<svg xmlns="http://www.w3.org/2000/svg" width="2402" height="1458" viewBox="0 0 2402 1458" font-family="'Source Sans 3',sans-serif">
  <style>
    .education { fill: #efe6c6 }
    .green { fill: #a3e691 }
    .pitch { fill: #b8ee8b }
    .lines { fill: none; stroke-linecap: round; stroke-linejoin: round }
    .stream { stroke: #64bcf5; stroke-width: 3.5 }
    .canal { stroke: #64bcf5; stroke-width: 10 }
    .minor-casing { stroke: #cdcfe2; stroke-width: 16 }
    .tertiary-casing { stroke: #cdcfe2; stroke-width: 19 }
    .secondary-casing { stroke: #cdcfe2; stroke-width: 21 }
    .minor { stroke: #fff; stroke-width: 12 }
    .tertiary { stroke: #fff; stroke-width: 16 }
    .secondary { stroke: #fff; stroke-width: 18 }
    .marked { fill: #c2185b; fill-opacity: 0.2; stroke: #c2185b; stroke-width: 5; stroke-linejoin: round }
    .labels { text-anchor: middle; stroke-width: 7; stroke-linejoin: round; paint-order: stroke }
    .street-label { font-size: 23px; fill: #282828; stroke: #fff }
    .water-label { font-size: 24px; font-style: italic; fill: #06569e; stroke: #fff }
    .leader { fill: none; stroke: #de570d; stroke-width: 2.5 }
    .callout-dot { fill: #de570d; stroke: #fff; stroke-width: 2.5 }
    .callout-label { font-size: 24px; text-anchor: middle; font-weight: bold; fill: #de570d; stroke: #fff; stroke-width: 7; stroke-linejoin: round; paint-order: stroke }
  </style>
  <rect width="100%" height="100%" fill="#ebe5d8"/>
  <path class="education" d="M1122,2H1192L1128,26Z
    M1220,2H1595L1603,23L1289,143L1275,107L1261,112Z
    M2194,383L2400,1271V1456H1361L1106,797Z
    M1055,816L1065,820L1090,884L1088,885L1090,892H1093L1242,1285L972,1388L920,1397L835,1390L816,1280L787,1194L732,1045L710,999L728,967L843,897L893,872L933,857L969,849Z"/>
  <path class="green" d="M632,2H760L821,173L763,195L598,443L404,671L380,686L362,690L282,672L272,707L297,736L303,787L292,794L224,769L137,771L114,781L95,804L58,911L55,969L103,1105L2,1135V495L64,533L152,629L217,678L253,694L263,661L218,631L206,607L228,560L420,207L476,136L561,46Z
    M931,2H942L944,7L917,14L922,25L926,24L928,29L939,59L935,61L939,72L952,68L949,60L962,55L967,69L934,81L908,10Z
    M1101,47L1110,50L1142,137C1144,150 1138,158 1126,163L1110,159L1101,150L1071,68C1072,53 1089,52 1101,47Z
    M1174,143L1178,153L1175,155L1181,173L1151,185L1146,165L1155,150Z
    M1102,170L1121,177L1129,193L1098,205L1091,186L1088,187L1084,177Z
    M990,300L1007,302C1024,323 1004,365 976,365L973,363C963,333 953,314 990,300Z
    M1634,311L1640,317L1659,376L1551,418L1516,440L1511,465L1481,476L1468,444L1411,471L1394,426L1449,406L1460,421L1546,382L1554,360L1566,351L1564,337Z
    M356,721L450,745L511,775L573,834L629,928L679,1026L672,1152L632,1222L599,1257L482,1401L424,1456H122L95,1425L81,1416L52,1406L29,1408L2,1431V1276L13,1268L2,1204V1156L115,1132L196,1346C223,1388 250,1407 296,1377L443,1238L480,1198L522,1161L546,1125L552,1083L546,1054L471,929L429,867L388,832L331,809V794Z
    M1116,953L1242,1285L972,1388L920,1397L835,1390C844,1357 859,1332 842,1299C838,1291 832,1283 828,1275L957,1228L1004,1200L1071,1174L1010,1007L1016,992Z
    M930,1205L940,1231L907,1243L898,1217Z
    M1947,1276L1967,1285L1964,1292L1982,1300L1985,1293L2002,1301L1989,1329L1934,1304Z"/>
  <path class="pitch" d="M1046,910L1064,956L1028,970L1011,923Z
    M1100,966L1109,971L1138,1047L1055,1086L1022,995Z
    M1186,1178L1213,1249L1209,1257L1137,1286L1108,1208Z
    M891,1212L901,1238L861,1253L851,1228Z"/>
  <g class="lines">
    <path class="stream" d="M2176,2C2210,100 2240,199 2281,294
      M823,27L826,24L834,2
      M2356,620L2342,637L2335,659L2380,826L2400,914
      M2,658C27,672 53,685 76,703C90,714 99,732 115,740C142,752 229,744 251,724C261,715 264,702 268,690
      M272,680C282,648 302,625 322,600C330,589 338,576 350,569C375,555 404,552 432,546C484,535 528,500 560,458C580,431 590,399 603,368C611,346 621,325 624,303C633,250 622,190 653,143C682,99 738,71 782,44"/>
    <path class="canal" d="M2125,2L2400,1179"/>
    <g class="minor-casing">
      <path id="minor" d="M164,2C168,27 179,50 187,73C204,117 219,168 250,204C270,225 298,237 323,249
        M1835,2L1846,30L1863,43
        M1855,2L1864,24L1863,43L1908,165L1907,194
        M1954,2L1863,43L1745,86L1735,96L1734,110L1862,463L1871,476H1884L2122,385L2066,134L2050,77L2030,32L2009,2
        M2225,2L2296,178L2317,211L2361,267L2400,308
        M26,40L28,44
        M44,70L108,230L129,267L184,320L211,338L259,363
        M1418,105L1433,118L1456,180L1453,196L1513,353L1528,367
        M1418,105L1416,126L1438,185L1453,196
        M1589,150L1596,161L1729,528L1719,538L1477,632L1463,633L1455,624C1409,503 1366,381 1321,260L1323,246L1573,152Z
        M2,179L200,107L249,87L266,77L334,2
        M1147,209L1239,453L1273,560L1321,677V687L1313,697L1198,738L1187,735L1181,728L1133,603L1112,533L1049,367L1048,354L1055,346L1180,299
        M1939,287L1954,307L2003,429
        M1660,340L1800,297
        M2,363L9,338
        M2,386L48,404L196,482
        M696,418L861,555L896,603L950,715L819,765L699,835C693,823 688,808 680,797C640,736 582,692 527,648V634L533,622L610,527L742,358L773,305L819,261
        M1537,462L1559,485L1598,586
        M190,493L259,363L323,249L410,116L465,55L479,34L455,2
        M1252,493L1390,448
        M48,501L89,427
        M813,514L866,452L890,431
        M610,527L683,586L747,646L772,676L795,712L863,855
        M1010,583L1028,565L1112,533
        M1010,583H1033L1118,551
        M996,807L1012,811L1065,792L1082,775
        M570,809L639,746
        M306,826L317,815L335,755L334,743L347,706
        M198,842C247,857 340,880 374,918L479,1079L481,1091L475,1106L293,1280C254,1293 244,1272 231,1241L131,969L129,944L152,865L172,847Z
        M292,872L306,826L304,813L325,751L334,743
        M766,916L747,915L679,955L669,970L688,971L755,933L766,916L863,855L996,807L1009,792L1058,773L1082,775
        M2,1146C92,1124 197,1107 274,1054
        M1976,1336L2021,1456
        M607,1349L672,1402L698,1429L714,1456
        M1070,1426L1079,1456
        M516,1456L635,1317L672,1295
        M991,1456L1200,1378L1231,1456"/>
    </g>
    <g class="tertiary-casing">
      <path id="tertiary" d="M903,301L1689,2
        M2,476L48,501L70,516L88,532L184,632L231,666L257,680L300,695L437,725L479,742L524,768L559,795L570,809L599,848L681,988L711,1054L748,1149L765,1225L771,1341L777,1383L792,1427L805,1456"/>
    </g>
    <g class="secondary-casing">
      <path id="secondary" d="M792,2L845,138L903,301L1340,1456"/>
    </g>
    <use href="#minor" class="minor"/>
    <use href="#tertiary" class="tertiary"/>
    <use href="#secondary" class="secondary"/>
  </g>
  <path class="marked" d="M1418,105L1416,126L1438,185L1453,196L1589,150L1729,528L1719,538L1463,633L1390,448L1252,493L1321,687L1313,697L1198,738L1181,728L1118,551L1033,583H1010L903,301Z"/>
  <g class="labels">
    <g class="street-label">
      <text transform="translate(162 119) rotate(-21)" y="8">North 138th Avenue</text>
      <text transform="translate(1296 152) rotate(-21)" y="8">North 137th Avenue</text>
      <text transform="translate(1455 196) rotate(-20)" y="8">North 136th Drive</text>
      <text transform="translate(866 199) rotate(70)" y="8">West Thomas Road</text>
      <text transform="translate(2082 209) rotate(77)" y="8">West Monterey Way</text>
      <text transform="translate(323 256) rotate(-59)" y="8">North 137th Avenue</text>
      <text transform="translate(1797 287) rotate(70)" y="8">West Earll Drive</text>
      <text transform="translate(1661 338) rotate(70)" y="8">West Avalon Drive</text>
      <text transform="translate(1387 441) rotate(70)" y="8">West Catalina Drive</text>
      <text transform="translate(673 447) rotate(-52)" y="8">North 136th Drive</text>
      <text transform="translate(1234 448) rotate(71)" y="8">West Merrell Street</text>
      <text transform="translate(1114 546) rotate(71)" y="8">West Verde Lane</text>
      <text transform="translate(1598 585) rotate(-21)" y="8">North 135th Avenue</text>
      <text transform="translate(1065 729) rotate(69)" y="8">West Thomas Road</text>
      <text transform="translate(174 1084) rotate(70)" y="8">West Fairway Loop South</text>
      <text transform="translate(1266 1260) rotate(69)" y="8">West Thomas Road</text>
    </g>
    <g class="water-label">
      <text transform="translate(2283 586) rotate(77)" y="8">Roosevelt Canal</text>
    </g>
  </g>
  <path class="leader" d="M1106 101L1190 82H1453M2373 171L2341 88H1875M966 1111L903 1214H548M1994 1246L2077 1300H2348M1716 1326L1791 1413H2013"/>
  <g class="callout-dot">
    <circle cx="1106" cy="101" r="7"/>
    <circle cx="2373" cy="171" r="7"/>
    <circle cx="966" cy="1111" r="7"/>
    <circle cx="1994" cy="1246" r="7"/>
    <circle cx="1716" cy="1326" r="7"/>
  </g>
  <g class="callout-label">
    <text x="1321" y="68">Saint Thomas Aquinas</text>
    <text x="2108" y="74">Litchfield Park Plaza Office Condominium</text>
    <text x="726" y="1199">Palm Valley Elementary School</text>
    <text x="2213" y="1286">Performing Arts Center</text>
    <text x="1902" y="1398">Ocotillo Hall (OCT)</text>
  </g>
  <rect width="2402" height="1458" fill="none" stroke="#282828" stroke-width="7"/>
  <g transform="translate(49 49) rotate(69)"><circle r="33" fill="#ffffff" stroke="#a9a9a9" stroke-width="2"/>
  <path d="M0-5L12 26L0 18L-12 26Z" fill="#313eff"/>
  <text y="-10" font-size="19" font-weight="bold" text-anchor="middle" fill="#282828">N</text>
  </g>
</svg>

....................

- WORK INSTRUCTIONS
Scan the preceding listing for the string "lines" and copy every line where it occurs.

- SOLUTION FOR THIS PROBLEM
    .lines { fill: none; stroke-linecap: round; stroke-linejoin: round }
  <g class="lines">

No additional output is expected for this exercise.